Warum die „FM4 Soundselection“ eine gute Idee ist. Und ein noch besseres Produkt. Zusammengestellt und promotet vom besten Radiosender des Landes.
Schönen Tag auch. Gerade noch in einem Berliner Magazin geblättert, „Style & The Family Tunes“, Interview mit Mobb Deep, einem dunkel funkelnden HipHop-Act aus Queensbridge, USA. Angestreift an einer Passage und hängengeblieben. Frage: „Gesetzt den Fall, ihr habt die Macht, etwas, das euch stört, sofort zu ändern. Was tut ihr?“ Antwort: „Wir würden die Radios schließen, die den ganzen kommerziellen Scheiß spielen. Und das ganze Spiel umdrehen. Allen Underground-Dudes: Dreifachplatin. Den anderen höchstens Gold.“ Schmunzeln, Kopfnicken. Das Leben ist ein Hit.
Und dann läutet das Telefon, Wien dran, FM4, irgendjemand muß ja Linernotes schreiben zum neuen Soundselection-Sampler. Aber gern doch. Alte Liebe rostet nicht.
Alte Hassliebe schon gar nicht. Von wegen kommerzieller Scheiß – wenn ich sage, daß FM4 in Österreich der einzige Sender ist, den man mit Vergnügen und Gewinn und auch ein wenig Stolz hören kann, dann ist das alles andere als gönnerhafte Schulterklopferei. Im Gegenteil: es ist ein sehr nüchternes Urteil. Das Fazit eines professionellen Trüffelschweins, das in der öden Wüstenei der elektronischen Medienlandschaft Österreichs sonst kaum je fündig wird. Frische Sounds statt der üblichen Phil Collins-Backstreet Boys-Soße? Passen nicht ins Format. Ein bißchen Mut und Witz abseits tolldreister „Die größten Hits der letzten dreihundert Jahre“-Sprücheklopferei? Ach was. Neue, interessante heimische Bands? Nie gehört. Sogar kommerziell höchst erfolgreicher, deutschsprachiger HipHop Marke Fanta 4 oder Absolute Beginner läuft in einem Land, das die Bewahrung des Status Quo zur Staatsreligion erhoben hat, gerade mal so mit. Quotennot essen Seele auf.
Mit einer Ausnahme – FM4. Hier ist der Brennstoff Musik von einer eigenen Qualität. Fast immer von der hochprozentigen Sorte. Dabei alles andere als ein Minderheitenprogramm (glaubt nur den Statistiken, die ihr selbst fälscht!).

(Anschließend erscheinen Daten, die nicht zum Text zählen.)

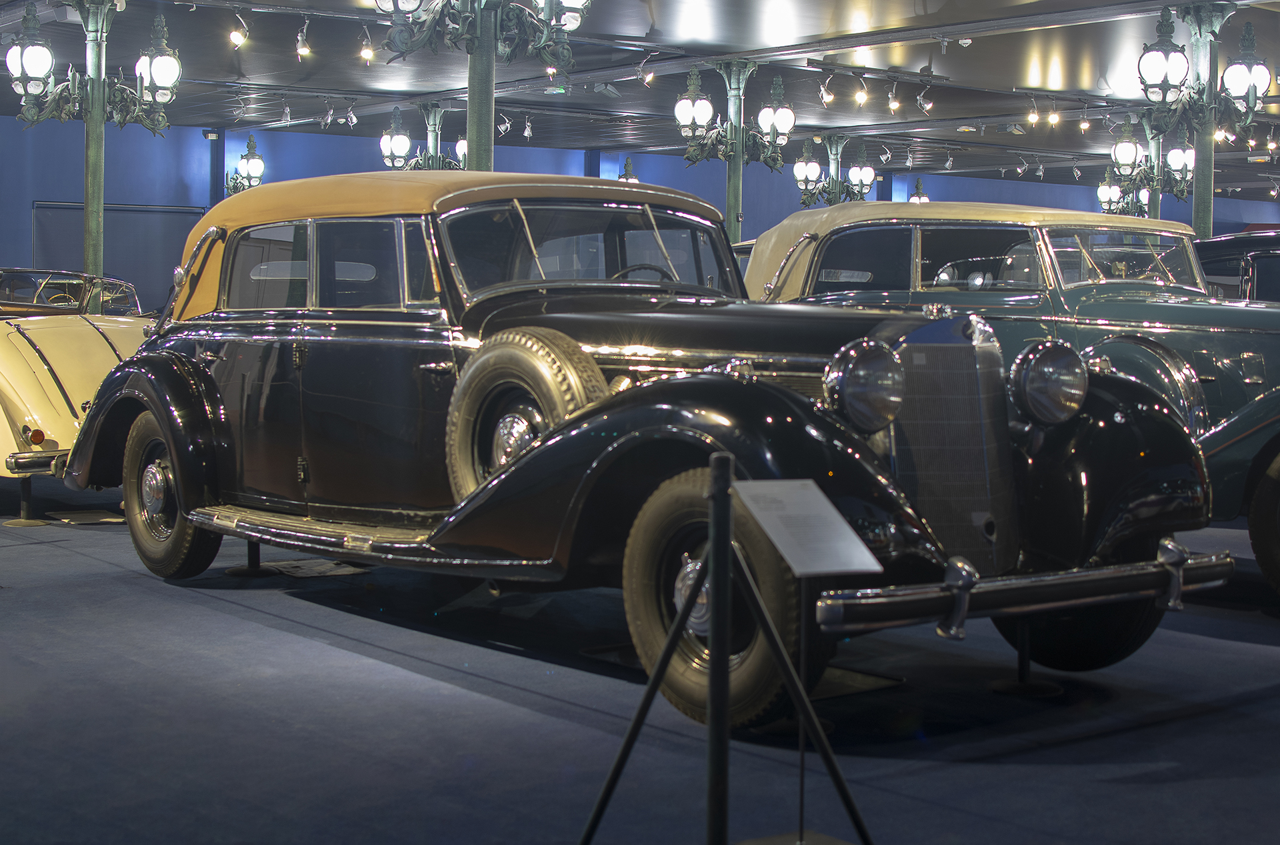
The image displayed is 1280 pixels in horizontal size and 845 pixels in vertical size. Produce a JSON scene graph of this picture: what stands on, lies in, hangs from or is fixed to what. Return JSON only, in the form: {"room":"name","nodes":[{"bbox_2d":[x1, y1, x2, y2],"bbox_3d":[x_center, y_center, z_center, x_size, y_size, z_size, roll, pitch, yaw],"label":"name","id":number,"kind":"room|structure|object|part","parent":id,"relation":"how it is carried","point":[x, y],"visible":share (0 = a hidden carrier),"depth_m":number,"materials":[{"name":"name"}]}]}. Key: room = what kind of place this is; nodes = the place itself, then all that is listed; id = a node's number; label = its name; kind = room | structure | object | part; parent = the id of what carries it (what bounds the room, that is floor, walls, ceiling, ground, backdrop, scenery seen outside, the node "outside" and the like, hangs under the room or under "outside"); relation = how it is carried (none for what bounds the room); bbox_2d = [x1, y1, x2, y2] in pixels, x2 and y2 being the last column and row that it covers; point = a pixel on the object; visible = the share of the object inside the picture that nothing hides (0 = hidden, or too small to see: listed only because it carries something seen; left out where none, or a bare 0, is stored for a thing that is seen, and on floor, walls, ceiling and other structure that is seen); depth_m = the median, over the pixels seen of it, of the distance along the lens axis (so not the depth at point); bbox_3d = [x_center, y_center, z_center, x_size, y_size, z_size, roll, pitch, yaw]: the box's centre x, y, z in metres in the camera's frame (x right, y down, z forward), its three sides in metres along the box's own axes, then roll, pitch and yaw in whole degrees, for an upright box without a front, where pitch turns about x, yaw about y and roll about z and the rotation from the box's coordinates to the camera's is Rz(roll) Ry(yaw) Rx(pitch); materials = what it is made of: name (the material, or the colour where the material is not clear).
{"room":"museum","nodes":[
{"label":"museum","id":0,"kind":"room"},
{"bbox_2d":[0,112,1279,312],"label":"blue wall","id":1,"kind":"structure","parent":0,"point":[357,159],"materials":[{"name":"blue paint"}]},
{"bbox_2d":[30,200,197,308],"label":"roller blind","id":2,"kind":"object","parent":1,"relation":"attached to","point":[119,250],"visible":0.44,"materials":[{"name":"grey"}]},
{"bbox_2d":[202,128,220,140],"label":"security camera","id":3,"kind":"object","parent":1,"relation":"attached to","point":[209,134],"visible":0.88,"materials":[{"name":"black"}]},
{"bbox_2d":[223,132,264,194],"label":"lamp","id":4,"kind":"object","parent":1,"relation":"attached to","point":[244,163],"visible":0.78,"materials":[{"name":"green metal"}]},
{"bbox_2d":[617,155,639,182],"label":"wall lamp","id":5,"kind":"object","parent":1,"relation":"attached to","point":[627,179],"visible":0.35,"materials":[{"name":"metal"}]},
{"bbox_2d":[908,176,929,203],"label":"lantern","id":6,"kind":"object","parent":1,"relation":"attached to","point":[915,198],"visible":0.37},
{"bbox_2d":[0,475,1279,844],"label":"floor","id":7,"kind":"structure","parent":0,"point":[329,654],"depth_m":4.66,"materials":[{"name":"carpet"}]},
{"bbox_2d":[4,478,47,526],"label":"stand","id":8,"kind":"object","parent":7,"relation":"on","point":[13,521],"visible":0.77,"depth_m":8.66,"materials":[{"name":"metal"}]},
{"bbox_2d":[0,268,153,516],"bbox_3d":[-3.627,-0.246,9.934,1.693,1.296,4.185,-2,4,-39],"label":"car","id":9,"kind":"object","parent":7,"relation":"on","point":[69,373],"visible":0.54,"depth_m":8.75,"materials":[{"name":"metal"}]},
{"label":"bumper","id":10,"kind":"part","parent":9,"relation":"part of","materials":[{"name":"silver metal"}]},
{"bbox_2d":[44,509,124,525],"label":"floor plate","id":11,"kind":"object","parent":7,"relation":"on","point":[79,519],"visible":0.91,"depth_m":8.74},
{"bbox_2d":[68,0,116,277],"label":"column","id":12,"kind":"structure","parent":7,"relation":"on","point":[99,137],"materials":[{"name":"green metal"}]},
{"bbox_2d":[6,0,57,99],"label":"lantern","id":13,"kind":"object","parent":12,"relation":"attached to","point":[46,55],"visible":0.99,"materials":[{"name":"white glass"}]},
{"bbox_2d":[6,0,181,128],"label":"chandelier","id":14,"kind":"object","parent":12,"relation":"attached to","point":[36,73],"visible":0.98,"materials":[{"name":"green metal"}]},
{"bbox_2d":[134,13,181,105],"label":"lantern","id":15,"kind":"object","parent":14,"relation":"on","point":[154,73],"visible":0.99,"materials":[{"name":"white glass"}]},
{"bbox_2d":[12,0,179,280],"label":"lamp post","id":16,"kind":"object","parent":7,"relation":"on","point":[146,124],"visible":0.77,"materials":[{"name":"metal"}]},
{"bbox_2d":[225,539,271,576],"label":"stand","id":17,"kind":"object","parent":7,"relation":"on","point":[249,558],"visible":0.38,"depth_m":7.19,"materials":[{"name":"black metal"}]},
{"bbox_2d":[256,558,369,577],"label":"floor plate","id":18,"kind":"object","parent":7,"relation":"on","point":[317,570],"visible":0.77,"depth_m":7.15,"materials":[{"name":"grey"}]},
{"bbox_2d":[379,99,468,170],"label":"lamp post","id":19,"kind":"object","parent":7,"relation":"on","point":[407,144],"visible":0.52,"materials":[{"name":"metal"}]},
{"bbox_2d":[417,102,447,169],"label":"column","id":20,"kind":"structure","parent":7,"relation":"on","point":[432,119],"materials":[{"name":"metal"}]},
{"bbox_2d":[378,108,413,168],"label":"lantern","id":21,"kind":"object","parent":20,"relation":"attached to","point":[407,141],"visible":0.96,"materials":[{"name":"white glass"}]},
{"bbox_2d":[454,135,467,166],"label":"globe lamp","id":22,"kind":"object","parent":20,"relation":"attached to","point":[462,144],"visible":0.37,"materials":[{"name":"white glass"}]},
{"bbox_2d":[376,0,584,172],"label":"lamp post","id":23,"kind":"object","parent":7,"relation":"on","point":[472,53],"visible":0.73,"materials":[{"name":"metal"}]},
{"bbox_2d":[465,0,495,170],"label":"column","id":24,"kind":"structure","parent":7,"relation":"on","point":[469,99],"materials":[{"name":"metal"}]},
{"bbox_2d":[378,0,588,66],"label":"street lamp","id":25,"kind":"object","parent":24,"relation":"attached to","point":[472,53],"visible":0.99,"depth_m":10.53,"materials":[{"name":"metal"}]},
{"bbox_2d":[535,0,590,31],"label":"lantern","id":26,"kind":"object","parent":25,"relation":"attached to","point":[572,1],"visible":0.82,"depth_m":10.70,"materials":[{"name":"white glass"}]},
{"bbox_2d":[61,174,1232,735],"bbox_3d":[-0.284,-0.074,6.304,1.789,1.462,4.322,-2,4,-39],"label":"vintage car","id":27,"kind":"object","parent":7,"relation":"on","point":[773,413],"visible":0.92,"depth_m":5.43,"materials":[{"name":"black metal"}]},
{"bbox_3d":[-1.804,0.274,7.072,0.245,0.618,0.608,-2,4,-39],"label":"wheel","id":28,"kind":"part","parent":27,"relation":"part of","materials":[{"name":"rubber"}]},
{"bbox_3d":[-1.131,-0.532,6.607,0.385,0.378,1.613,-2,4,-39],"label":"windows","id":29,"kind":"part","parent":27,"relation":"part of","materials":[{"name":"glass"}]},
{"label":"roof","id":30,"kind":"part","parent":27,"relation":"part of","materials":[{"name":"beige fabric"}]},
{"bbox_2d":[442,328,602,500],"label":"spare tire","id":31,"kind":"object","parent":27,"relation":"attached to","point":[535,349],"visible":0.74,"depth_m":5.45,"materials":[{"name":"black rubber"}]},
{"bbox_3d":[-0.184,-0.558,6.329,1.187,0.338,0.605,-2,4,-39],"label":"windshield","id":32,"kind":"part","parent":27,"relation":"part of","materials":[{"name":"clear glass"}]},
{"bbox_3d":[-0.015,-0.467,6.562,0.350,0.189,0.312,-2,4,-39],"label":"steering wheel","id":33,"kind":"part","parent":27,"relation":"part of","materials":[{"name":"black plastic"}]},
{"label":"headlamp","id":34,"kind":"part","parent":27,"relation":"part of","materials":[{"name":"silver metal"}]},
{"bbox_3d":[1.275,0.451,5.449,0.456,0.499,0.455,-2,4,-39],"label":"wheel","id":35,"kind":"part","parent":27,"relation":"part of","materials":[{"name":"black rubber"}]},
{"bbox_2d":[578,452,872,844],"bbox_3d":[0.161,0.448,3.256,0.507,0.801,0.473,-2,4,-39],"label":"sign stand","id":36,"kind":"object","parent":7,"relation":"on","point":[715,543],"visible":0.99,"depth_m":3.22,"materials":[{"name":"black metal"}]},
{"bbox_2d":[730,476,881,577],"bbox_3d":[0.308,0.196,3.501,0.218,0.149,0.282,-1,4,-21],"label":"information sign","id":37,"kind":"object","parent":36,"relation":"on","point":[863,548],"visible":0.99,"depth_m":3.50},
{"bbox_2d":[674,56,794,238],"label":"lamp post","id":38,"kind":"object","parent":7,"relation":"on","point":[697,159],"visible":0.81,"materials":[{"name":"metal"}]},
{"bbox_2d":[716,60,758,245],"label":"column","id":39,"kind":"structure","parent":7,"relation":"on","point":[735,235],"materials":[{"name":"metal"}]},
{"bbox_2d":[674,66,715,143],"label":"lantern","id":40,"kind":"object","parent":39,"relation":"attached to","point":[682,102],"visible":0.99,"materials":[{"name":"white glass"}]},
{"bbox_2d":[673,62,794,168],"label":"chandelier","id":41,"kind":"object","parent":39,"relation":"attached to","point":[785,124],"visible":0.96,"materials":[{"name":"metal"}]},
{"bbox_2d":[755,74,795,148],"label":"lantern","id":42,"kind":"object","parent":39,"relation":"attached to","point":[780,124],"visible":0.96,"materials":[{"name":"white glass"}]},
{"bbox_2d":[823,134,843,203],"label":"column","id":43,"kind":"object","parent":7,"relation":"on","point":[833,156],"visible":0.32,"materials":[{"name":"metal"}]},
{"bbox_2d":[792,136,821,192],"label":"lantern","id":44,"kind":"object","parent":43,"relation":"attached to","point":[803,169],"visible":0.95,"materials":[{"name":"white glass"}]},
{"bbox_2d":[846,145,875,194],"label":"lantern","id":45,"kind":"object","parent":43,"relation":"attached to","point":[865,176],"visible":0.93,"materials":[{"name":"white glass"}]},
{"bbox_2d":[793,132,875,206],"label":"lamp post","id":46,"kind":"object","parent":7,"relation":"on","point":[815,169],"visible":0.71,"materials":[{"name":"metal"}]},
{"bbox_2d":[742,202,1279,598],"bbox_3d":[2.033,-0.166,7.836,1.776,1.467,4.143,-2,4,-39],"label":"vintage car","id":47,"kind":"object","parent":7,"relation":"on","point":[1153,307],"visible":0.44,"depth_m":7.20,"materials":[{"name":"metal"}]},
{"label":"windows","id":48,"kind":"part","parent":47,"relation":"part of","materials":[{"name":"clear glass"}]},
{"bbox_3d":[2.558,0.351,6.848,0.338,0.643,0.579,-2,4,-39],"label":"car wheel","id":49,"kind":"part","parent":47,"relation":"part of","materials":[{"name":"black rubber"}]},
{"bbox_2d":[989,618,1061,694],"bbox_3d":[1.069,0.538,5.093,0.265,0.356,0.265,-2,4,-39],"label":"stand","id":50,"kind":"object","parent":7,"relation":"on","point":[1018,686],"visible":0.51,"depth_m":5.06,"materials":[{"name":"black metal"}]},
{"bbox_2d":[1146,114,1161,220],"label":"column","id":51,"kind":"structure","parent":7,"relation":"on","point":[1153,195],"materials":[{"name":"metal"}]},
{"bbox_2d":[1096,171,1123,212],"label":"lantern","id":52,"kind":"object","parent":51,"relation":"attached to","point":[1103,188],"visible":0.7,"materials":[{"name":"white glass"}]},
{"bbox_2d":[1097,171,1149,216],"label":"street lamp","id":53,"kind":"object","parent":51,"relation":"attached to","point":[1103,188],"visible":0.5,"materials":[{"name":"metal"}]},
{"bbox_2d":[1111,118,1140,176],"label":"lantern","id":54,"kind":"object","parent":51,"relation":"attached to","point":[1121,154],"visible":0.96,"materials":[{"name":"white glass"}]},
{"bbox_2d":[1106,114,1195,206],"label":"lamp","id":55,"kind":"object","parent":51,"relation":"attached to","point":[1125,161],"visible":0.78,"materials":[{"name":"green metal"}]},
{"bbox_2d":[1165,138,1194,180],"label":"lantern","id":56,"kind":"object","parent":51,"relation":"attached to","point":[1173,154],"visible":0.66,"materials":[{"name":"white glass"}]},
{"bbox_2d":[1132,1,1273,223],"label":"lamp post","id":57,"kind":"object","parent":7,"relation":"on","point":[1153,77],"visible":0.93,"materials":[{"name":"metal"}]},
{"bbox_2d":[1177,0,1237,240],"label":"column","id":58,"kind":"structure","parent":7,"relation":"on","point":[1203,215],"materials":[{"name":"metal"}]},
{"bbox_2d":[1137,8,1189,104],"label":"lantern","id":59,"kind":"object","parent":58,"relation":"attached to","point":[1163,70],"visible":0.99,"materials":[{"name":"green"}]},
{"bbox_2d":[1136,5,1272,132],"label":"lamp","id":60,"kind":"object","parent":58,"relation":"attached to","point":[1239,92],"visible":0.99,"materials":[{"name":"green metal"}]},
{"bbox_2d":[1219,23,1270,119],"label":"lantern","id":61,"kind":"object","parent":58,"relation":"attached to","point":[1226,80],"visible":0.98,"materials":[{"name":"green metal"}]},
{"bbox_2d":[1192,228,1279,302],"bbox_3d":[3.951,-0.330,9.650,1.646,1.388,3.705,-2,4,-39],"label":"dark car","id":62,"kind":"object","parent":7,"relation":"on","point":[1236,260],"visible":0.23,"depth_m":9.50,"materials":[{"name":"black metal"}]},
{"bbox_2d":[1,0,1279,207],"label":"ceiling","id":63,"kind":"structure","parent":0,"point":[1073,73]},
{"bbox_2d":[228,11,249,48],"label":"spotlight","id":64,"kind":"object","parent":63,"relation":"hanging from","point":[237,38],"visible":0.98,"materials":[{"name":"white"}]},
{"bbox_2d":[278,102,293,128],"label":"spotlight","id":65,"kind":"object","parent":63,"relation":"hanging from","point":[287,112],"visible":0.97,"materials":[{"name":"silver metal"}]},
{"bbox_2d":[295,19,311,58],"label":"spotlight","id":66,"kind":"object","parent":63,"relation":"hanging from","point":[304,50],"visible":0.97,"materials":[{"name":"white metal"}]},
{"bbox_2d":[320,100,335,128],"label":"spotlight","id":67,"kind":"object","parent":63,"relation":"hanging from","point":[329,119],"visible":0.97,"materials":[{"name":"white metal"}]},
{"bbox_2d":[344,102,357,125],"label":"spotlight","id":68,"kind":"object","parent":63,"relation":"hanging from","point":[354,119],"visible":0.97,"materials":[{"name":"white metal"}]},
{"bbox_2d":[358,25,374,62],"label":"spotlight","id":69,"kind":"object","parent":63,"relation":"hanging from","point":[367,50],"visible":0.98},
{"bbox_2d":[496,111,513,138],"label":"spotlight","id":70,"kind":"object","parent":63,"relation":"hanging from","point":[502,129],"visible":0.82,"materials":[{"name":"silver metal"}]},
{"bbox_2d":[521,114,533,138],"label":"spotlight","id":71,"kind":"object","parent":63,"relation":"hanging from","point":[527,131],"visible":0.97,"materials":[{"name":"white metal"}]},
{"bbox_2d":[639,58,655,86],"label":"spotlight","id":72,"kind":"object","parent":63,"relation":"hanging from","point":[650,75],"visible":0.98,"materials":[{"name":"white metal"}]},
{"bbox_2d":[818,75,833,104],"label":"spotlight","id":73,"kind":"object","parent":63,"relation":"hanging from","point":[823,92],"visible":0.98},
{"bbox_2d":[853,76,868,105],"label":"spotlight","id":74,"kind":"object","parent":63,"relation":"hanging from","point":[857,97],"visible":0.97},
{"bbox_2d":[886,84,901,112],"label":"spotlight","id":75,"kind":"object","parent":63,"relation":"hanging from","point":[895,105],"visible":0.97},
{"bbox_2d":[915,88,934,112],"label":"spotlight","id":76,"kind":"object","parent":63,"relation":"hanging from","point":[925,107],"visible":0.98,"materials":[{"name":"white metal"}]},
{"bbox_2d":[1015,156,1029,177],"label":"spotlight","id":77,"kind":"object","parent":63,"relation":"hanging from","point":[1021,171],"visible":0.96,"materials":[{"name":"silver metal"}]},
{"bbox_2d":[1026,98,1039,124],"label":"spotlight","id":78,"kind":"object","parent":63,"relation":"hanging from","point":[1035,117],"visible":0.97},
{"bbox_2d":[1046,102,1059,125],"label":"spotlight","id":79,"kind":"object","parent":63,"relation":"hanging from","point":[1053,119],"visible":0.96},
{"bbox_2d":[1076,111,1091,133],"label":"spotlight","id":80,"kind":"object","parent":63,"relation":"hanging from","point":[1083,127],"visible":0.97,"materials":[{"name":"silver metal"}]}
]}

Die Soundselections können die tägliche Dosis FM4 natürlich nicht ersetzen. Aber wunderbar ergänzen – als Geschmacks-Konzentrate ohne Wort-Beiwerk. Fein, daß erstmals eine eigene „Schnitzelland Spezial“-Disk mit an den Start geht, vollgepfropft mit dem Besten, was Österreich an zeitgenössischem Musikschaffen zu bieten hat. Von Schönheitsfehler bis Shy, von Potuznik bis Planet E. Lauter alte Bekannte. Die Underground-Dudes. Underground? Draußen in der Welt, zwischen Hamburg und Tokio, weiß man längst Bescheid über die Qualitäten der heimischen Post-Austropop-Szene. Nur hier, hier herrscht – abseits des Widerstandsnests FM4 – permanenter Eurovisions-Songcontest. Und täglich grüßt das Murmeltier. Jedes Land hat die Sender, die es verdient.
Allein: Popkultur, eine lebendige, produktive Popkultur, braucht das Medium Radio. Dringend. Als Biotop, in dem sie atmen und sich präsentieren und entfalten kann. Nestwärme ersetzt nicht den Durchlauferhitzer. Deswegen diese ewige Haßliebe, dieses Gezerre um Airplay und Sendeminuten, dieser permanente Kampf um Aufmerksamkeit. Deswegen – auch wenn ich mich wiederhole – verdammt gut, daß es FM4 gibt. Und dieses kleine, feine „Abfallprodukt“ auf zwei Silberscheiben. Popkultur braucht Publikum. Hörer, die wissen, was sie warum hören. Und wann. Und wo.
Mobb Deep laufen auf diesem Sender, oder? Und Texta. Und Fanta 4 auch, „mit freundlichen Grüßen“. Auf dieser Soundselection sogar in einer FM4-exklusiven austrifizierten Version. Respekt. Dreifachplatin. Tusch! Das Leben ist ein Hit.